The Los Angeles County Board of Supervisors called Tuesday on prosecutors, public defenders, courts and law enforcement to work together to develop a bail reform plan in line with a recent California Supreme Court ruling.
The state’s high court ruled in March that it is unconstitutional to keep someone in custody only because they cannot afford to pay bail. Judges are now required to favor pretrial release and only order bail if there is clear and convincing evidence that it is the only way to ensure public safety and make certain that the defendant returns to court for future hearings. The defendant’s ability to pay must be taken into account in setting bail.
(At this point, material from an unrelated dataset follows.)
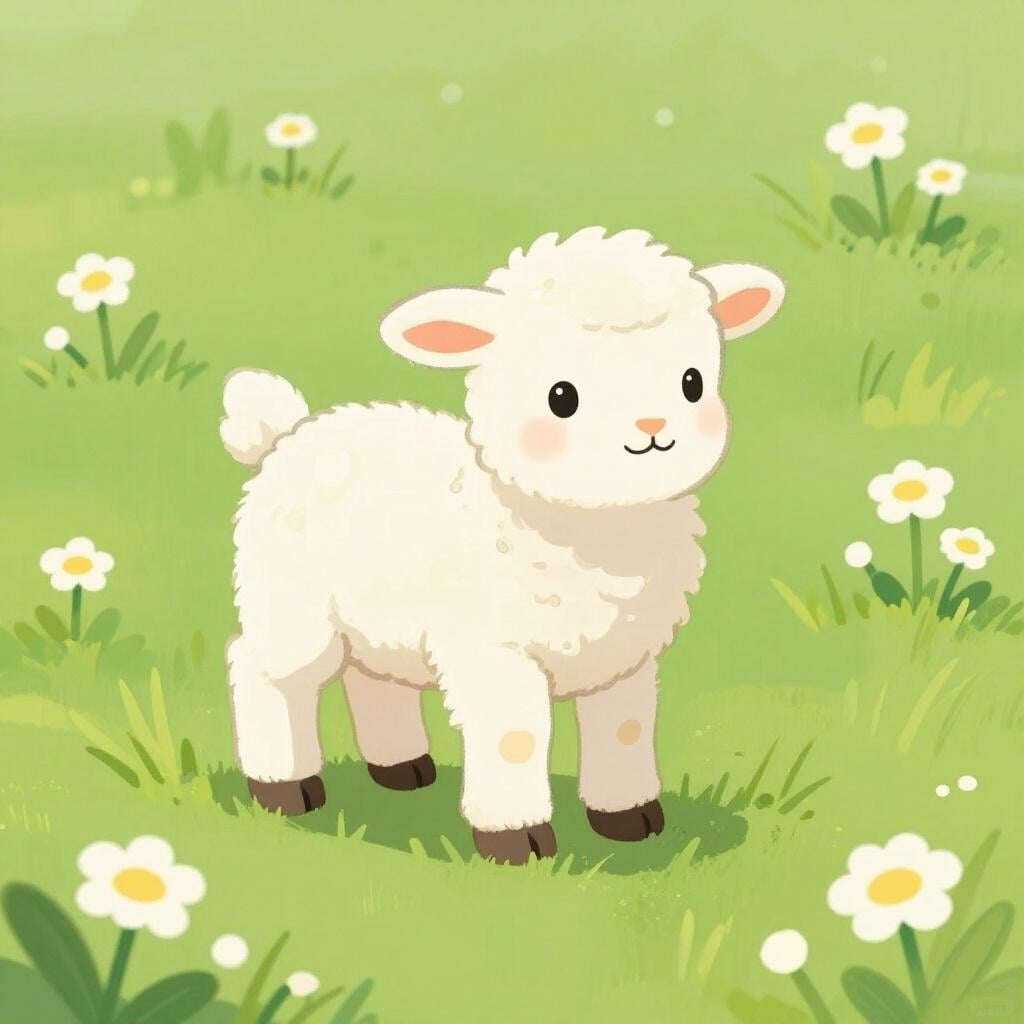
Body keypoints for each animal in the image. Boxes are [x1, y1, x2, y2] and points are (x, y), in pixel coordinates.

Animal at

Supervisors Sheila Kuehl and Hilda Solis co-authored a motion directing representatives of the offices of the district attorney and public defender to coordinate with the county CEO, county counsel, sheriff’s department, Los Angeles Superior Court and a comprehensive list of other agencies to come up with recommendations for reform in 60 days.
“Bail reform is a fair, just and common sense policy,” Kuehl said in a statement. “When people are held in custody simply because they are too poor to post bail, their lives are destabilized. They lose jobs. They risk becoming homeless. Their children may enter foster care. And for what?”
Nearly 6,000 people were in Los Angeles County jails awaiting trial as of April 12, according to Kuehl. A disproportionate number of those held pretrial are people of color. Kuehl said she believed that in addition to reducing the jail population, bail reform would also reduce recidivism and stabilize communities affected by job losses and homelessness related to bail. Research around bail reform in other jurisdictions that supports this view has been published by the Prison Policy Initiative.
Supervisor Hilda Solis, who co-authored the motion, underscored the burden on the poor.
“California’s money bail system is unfair and unjust as it places barriers and obstacles in front of poor defendants who cannot afford to make bail, disproportionately impacting Latinx and Black communities,” Solis said. “Wealth should not be a factor on whether you languish in the jail system.”
The motion offered no specific recommendations, leaving it to the workgroup to work out the details of new rules. However, a report on the effectiveness of various pretrial policies — requested by the board last August — is expected to be released next month.
District Attorney George Gascon was quick to voice his support.
“Together, we will end an unjust practice that allows some people to purchase their freedom no matter how dangerous they may be. Meanwhile, people who are not considered dangerous are kept behind bars while awaiting trial simply because they cannot afford to post bail,” Gascon said in a statement.
“That imbalance harms not only individuals who may lose jobs, housing and families while incarcerated, but also shakes the stability of entire communities of color, whose members are disproportionately affected by these long-standing practices,” he said.